Hereinafter, the operation principle of the present invention will be described.

When the discharge sustain voltage is applied to the first sustain electrode wiring 110 and the second sustain electrode wiring 120 from an externally provided driving IC, the electrode pieces 115 ′ of the first transparent electrode 115 are formed of the first sustain electrode. The discharge sustain voltage is applied through the wiring 110, and the electrode pieces 125 ′ of the second transparent electrode 125 receive the discharge sustain voltage through the second sustain electrode wiring 120.

Thereafter, the first sustain electrode is maintained by the potential of the first transparent electrode 115 maintained by the discharge voltage applied through the first sustain electrode wiring 110 and the discharge voltage applied by the second sustain electrode wiring 120. The discharge of the discharge cell is continuously maintained by the potential difference between the two transparent electrodes 125.

At this time, since the discharge cell of the present invention as shown in Figure 4 is composed of a plurality of electrode pieces, the plasma discharge 200 is concentrated on the edge portion of each electrode piece. The reason is that the edges of the electrode pieces form the electric field concentration region 130 so that the electric field due to the discharge sustain voltage is the electrode pieces 115 'and 125' of the first transparent electrode 115 and the second transparent electrode 125. Because it is concentrated on the edge part of.

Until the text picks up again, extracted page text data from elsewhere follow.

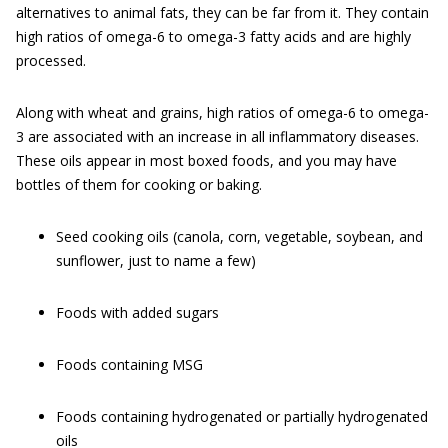
alternatives to animal fats, they can be far from it. They contain
high ratios of omega-6 to omega-3 fatty acids and are highly
processed.
Along with wheat and grains, high ratios of omega-6 to omega-
3 are associated with an increase in all inflammatory diseases.
These oils appear in most boxed foods, and you may have
bottles of them for cooking or baking.
Seed cooking oils (canola, corn, vegetable, soybean, and
sunflower, just to name a few)
Foods with added sugars
Foods containing MSG
Foods containing hydrogenated or partially hydrogenated
oils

Further, since the first transparent electrode 115 and the second transparent electrode 125 are each composed of a plurality of electrode pieces separately formed, each discharge cell is formed of a separate electrode piece. Therefore, since wall charges do not leak to adjacent discharge cells, the present invention does not generate an erroneous discharge as shown in FIG.

Compared with the conventional PD, the PD of the present invention has a discharge cell composed of a plurality of electrode pieces, thereby increasing the concentration of the electric field. In addition, the transparent electrode installed in the PDP of the present invention can block the movement path of the wall charges due to the primary discharge, thereby reducing the erroneous discharge generated in the conventional PD. Therefore, the present invention has an effect that the discharge efficiency is improved compared to the conventional PD, and the erroneous discharge of the discharge cells is reduced.

Claims (6)

In the plasma display panel, A first sustain electrode wiring externally applied with a first sustain discharge voltage; A second sustain electrode wiring adjacent to the sustain electrode wiring to receive a second sustain discharge voltage from the outside; A plurality of first transparent electrodes formed by branching at predetermined intervals from the first sustain electrode wiring; And a plurality of second transparent electrodes branched at predetermined intervals from the second sustain electrode wiring so as to face the first transparent electrode. The method of claim 1, And the first sustain electrode wiring and the second sustain electrode wiring are made of metal. The method of claim 1, And a spacing between each of the first transparent electrodes is about 50 micrometers. The method of claim 1, And a spacing between each of the second transparent electrodes is about 50 micrometers. The method of claim 1, And a distance between the first transparent electrode and the second transparent electrode is about 90 micrometers. The method of claim 1, The plasma display panel of claim 1, wherein the plurality of first transparent electrodes and the plurality of second transparent electrodes constitute one discharge cell.